* _What this task involves_:
Reproduce the lines below word for word, leaving out the pictures.

Chart comprehension lines
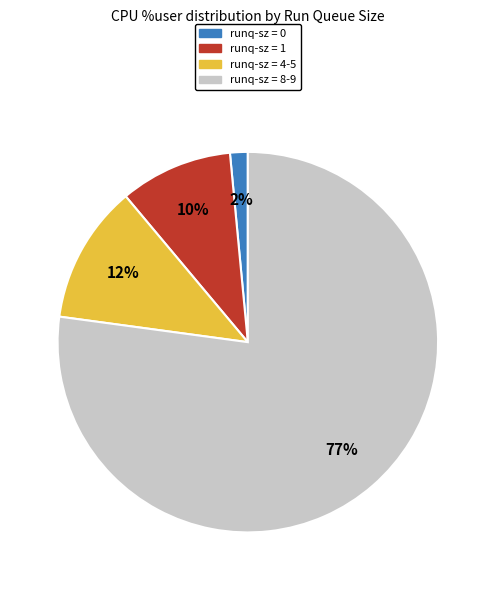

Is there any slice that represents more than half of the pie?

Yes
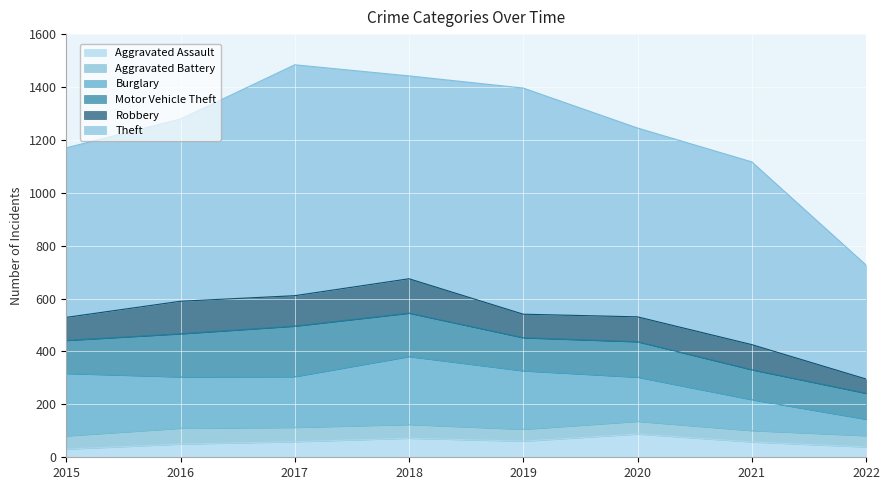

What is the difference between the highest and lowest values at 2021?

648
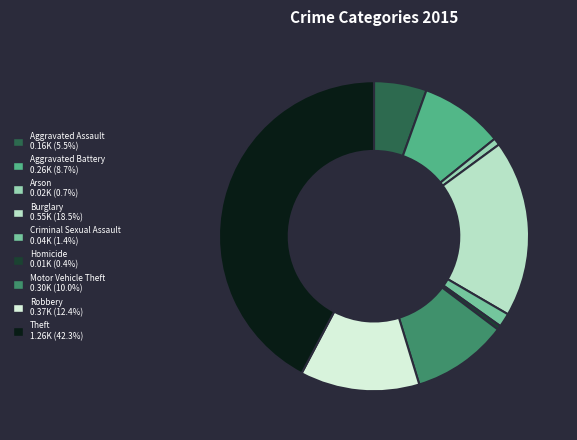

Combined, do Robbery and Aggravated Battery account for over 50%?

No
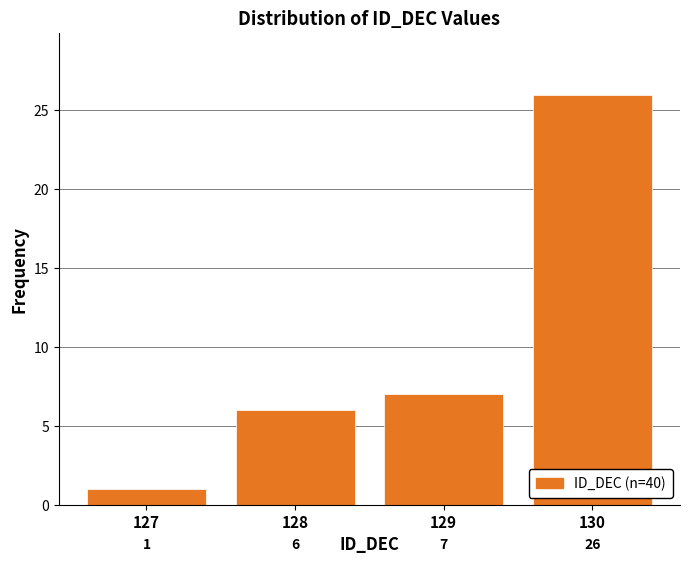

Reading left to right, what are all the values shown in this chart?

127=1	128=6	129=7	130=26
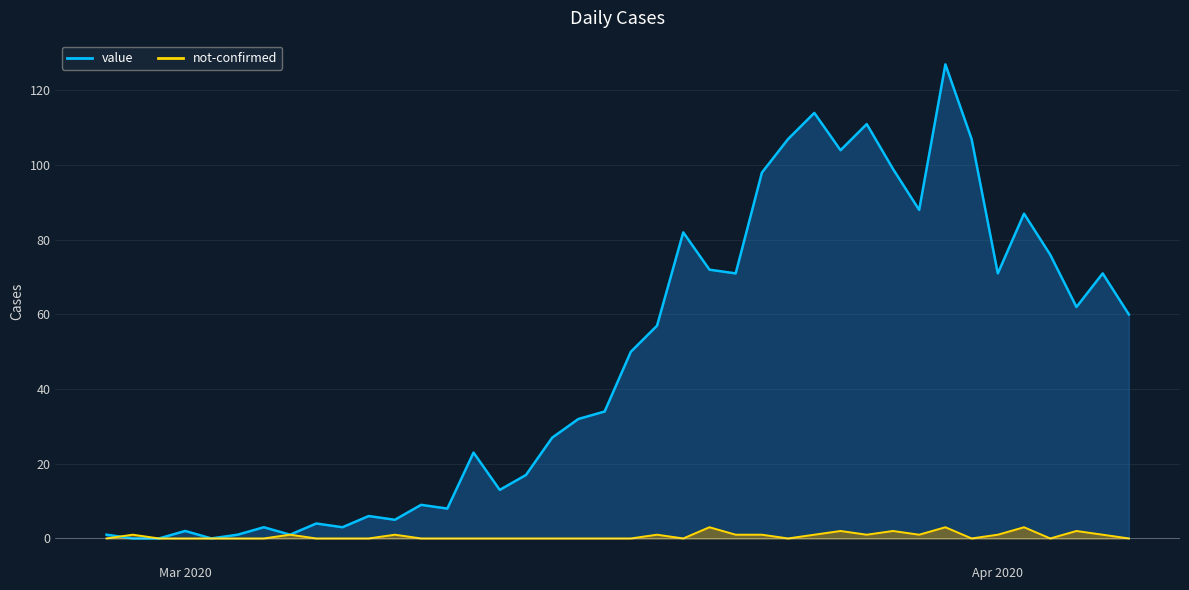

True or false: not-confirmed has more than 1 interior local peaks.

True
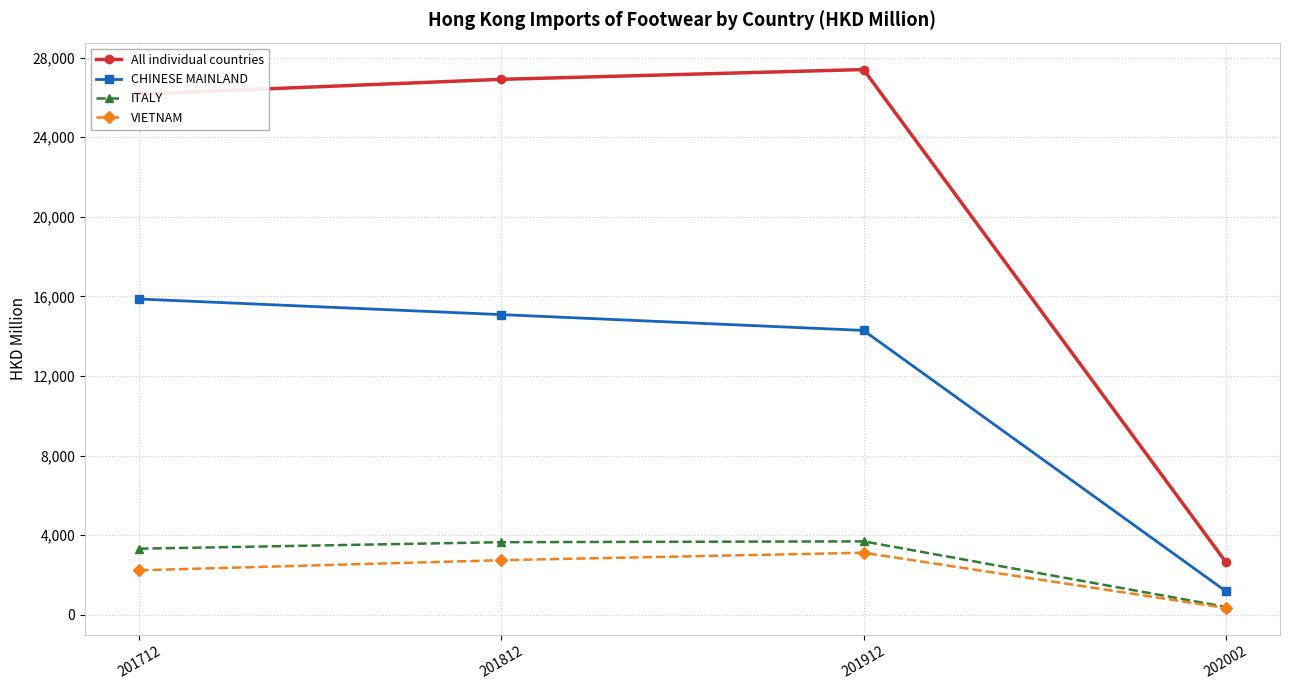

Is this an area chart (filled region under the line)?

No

* _Response to this task_:
Is there any slice that represents more than half of the pie?

Yes

What is the difference between the highest and lowest values at 2021?

648

Combined, do Robbery and Aggravated Battery account for over 50%?

No

Reading left to right, what are all the values shown in this chart?

127=1	128=6	129=7	130=26

True or false: not-confirmed has more than 1 interior local peaks.

True

Is this an area chart (filled region under the line)?

No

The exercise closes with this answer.